While many Americans struggle with extra weight, the obesity rate among US preschoolers has dropped by nearly half in recent years, according to figures out Tuesday.
Just eight percent of children aged two to five were obese in 2011-2012, down from 14 percent in 2003-2004, according to findings from the US Centers for Disease Control and Prevention, published in the Journal of the American Medical Association.
"We continue to see signs that, for some children in this country, the scales are tipping," said the CDC's Tom Frieden.
He highlighted that the study comes on the heels of previously-released CDC data showing a "significant decline" in obesity among low-income children aged two to four participating in federal nutrition programs.
"This confirms that, at least for kids, we can turn the tide and begin to reverse the obesity epidemic," he added.
The exact reasons for the drop are unclear.
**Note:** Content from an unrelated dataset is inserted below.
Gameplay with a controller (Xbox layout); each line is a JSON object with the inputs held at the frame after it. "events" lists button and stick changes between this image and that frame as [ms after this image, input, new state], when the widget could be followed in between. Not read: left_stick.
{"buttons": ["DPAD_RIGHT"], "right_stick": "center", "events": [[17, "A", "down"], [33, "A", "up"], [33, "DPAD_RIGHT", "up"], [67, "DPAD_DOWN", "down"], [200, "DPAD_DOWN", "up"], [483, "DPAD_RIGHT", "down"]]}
However, many childcare centers have recently started boosting their nutritional and physical activity standards, the CDC said in a statement.
Other possible reasons, it added, could be higher breastfeeding rates and a decline in the consumption of sugary drinks.
First Lady Michelle Obama—whose "Let's Move" campaign is aimed at tackling childhood obesity—welcomed the new numbers.
"I am thrilled at the progress we've made over the last few years in obesity rates among our youngest Americans," she said.
"With the participation of kids, parents, and communities in Let's Move! these last four years, healthier habits are beginning to become the new norm."
Overall, however, the prevalence of obesity remains high in the United States and, for the first time in two decades, the White House is expected to unveil updated nutrition labeling on Thursday.
The CDC study also found that about a third of adults and 17 percent of children and teenagers were obese in 2011-2012, representing no significant changes.